- PROBLEM STATEMENT:
For the items from the line with "Provide an estimate" up to and including the line with "Answer: approximately 0°", can you switch "wayside shrine" to "roadside chapel", leave everything else unchanged, and give back only those lines?

SUPPLIED MATERIAL section start

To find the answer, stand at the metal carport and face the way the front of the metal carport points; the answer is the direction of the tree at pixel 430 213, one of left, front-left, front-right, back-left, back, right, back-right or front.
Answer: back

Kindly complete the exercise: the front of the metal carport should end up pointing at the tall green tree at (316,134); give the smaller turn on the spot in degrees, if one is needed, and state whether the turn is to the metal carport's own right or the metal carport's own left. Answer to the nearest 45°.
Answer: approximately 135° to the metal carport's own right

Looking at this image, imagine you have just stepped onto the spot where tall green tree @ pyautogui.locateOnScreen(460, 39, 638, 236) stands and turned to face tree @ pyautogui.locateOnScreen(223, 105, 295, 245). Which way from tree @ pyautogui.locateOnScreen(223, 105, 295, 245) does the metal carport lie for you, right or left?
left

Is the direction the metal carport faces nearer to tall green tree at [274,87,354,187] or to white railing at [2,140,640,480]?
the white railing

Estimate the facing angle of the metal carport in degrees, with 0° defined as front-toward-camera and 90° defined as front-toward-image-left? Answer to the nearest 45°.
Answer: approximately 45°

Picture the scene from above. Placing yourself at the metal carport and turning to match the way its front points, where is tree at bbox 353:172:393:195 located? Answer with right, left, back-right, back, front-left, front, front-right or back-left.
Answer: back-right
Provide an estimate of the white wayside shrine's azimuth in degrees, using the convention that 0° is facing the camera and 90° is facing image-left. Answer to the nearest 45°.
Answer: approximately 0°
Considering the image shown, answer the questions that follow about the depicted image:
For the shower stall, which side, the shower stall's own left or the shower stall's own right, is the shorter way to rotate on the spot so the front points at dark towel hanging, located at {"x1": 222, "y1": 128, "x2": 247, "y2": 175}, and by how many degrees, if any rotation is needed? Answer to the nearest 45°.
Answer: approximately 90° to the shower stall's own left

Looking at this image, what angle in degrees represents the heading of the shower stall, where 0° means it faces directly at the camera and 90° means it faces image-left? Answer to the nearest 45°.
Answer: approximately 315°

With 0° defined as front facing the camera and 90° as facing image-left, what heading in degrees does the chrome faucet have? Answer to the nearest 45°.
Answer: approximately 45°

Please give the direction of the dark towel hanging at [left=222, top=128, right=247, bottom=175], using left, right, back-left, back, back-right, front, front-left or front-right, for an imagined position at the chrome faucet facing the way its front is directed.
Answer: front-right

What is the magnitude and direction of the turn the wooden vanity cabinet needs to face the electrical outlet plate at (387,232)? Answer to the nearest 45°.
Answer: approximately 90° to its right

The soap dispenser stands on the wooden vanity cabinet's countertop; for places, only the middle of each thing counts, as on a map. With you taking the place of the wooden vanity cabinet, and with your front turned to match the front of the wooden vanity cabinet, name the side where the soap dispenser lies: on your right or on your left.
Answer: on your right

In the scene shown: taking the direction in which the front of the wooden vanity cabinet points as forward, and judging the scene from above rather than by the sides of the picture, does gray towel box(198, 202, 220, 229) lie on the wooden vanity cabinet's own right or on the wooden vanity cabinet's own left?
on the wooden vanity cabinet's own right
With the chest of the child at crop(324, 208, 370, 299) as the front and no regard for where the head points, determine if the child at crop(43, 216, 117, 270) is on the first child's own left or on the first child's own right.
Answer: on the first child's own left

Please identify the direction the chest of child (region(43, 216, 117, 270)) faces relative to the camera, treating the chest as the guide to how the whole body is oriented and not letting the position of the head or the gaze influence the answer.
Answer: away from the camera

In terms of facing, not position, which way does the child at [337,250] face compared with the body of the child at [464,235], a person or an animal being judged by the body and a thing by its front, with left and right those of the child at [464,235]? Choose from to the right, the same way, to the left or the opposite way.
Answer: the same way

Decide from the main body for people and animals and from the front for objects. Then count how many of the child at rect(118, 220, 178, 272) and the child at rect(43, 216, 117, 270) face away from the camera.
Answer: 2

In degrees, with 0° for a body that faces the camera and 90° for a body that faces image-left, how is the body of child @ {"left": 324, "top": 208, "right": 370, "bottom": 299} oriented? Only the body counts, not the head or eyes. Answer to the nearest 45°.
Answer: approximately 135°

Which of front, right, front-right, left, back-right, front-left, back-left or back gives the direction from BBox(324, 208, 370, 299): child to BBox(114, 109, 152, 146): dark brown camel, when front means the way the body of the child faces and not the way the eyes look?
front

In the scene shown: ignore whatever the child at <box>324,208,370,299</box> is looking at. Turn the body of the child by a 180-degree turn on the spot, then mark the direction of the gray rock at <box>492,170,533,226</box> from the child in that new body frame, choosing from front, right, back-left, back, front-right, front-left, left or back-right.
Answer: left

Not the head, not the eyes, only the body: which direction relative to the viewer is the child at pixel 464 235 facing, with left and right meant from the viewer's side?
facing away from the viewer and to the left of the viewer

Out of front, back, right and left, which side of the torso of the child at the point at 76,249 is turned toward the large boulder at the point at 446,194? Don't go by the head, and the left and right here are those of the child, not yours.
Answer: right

SUPPLIED MATERIAL section end

- ANSWER TO THIS PROBLEM:
Provide an estimate of the white roadside chapel's azimuth in degrees, using the convention that 0° is facing the camera and 90° is facing image-left. Answer to the nearest 45°.
Answer: approximately 0°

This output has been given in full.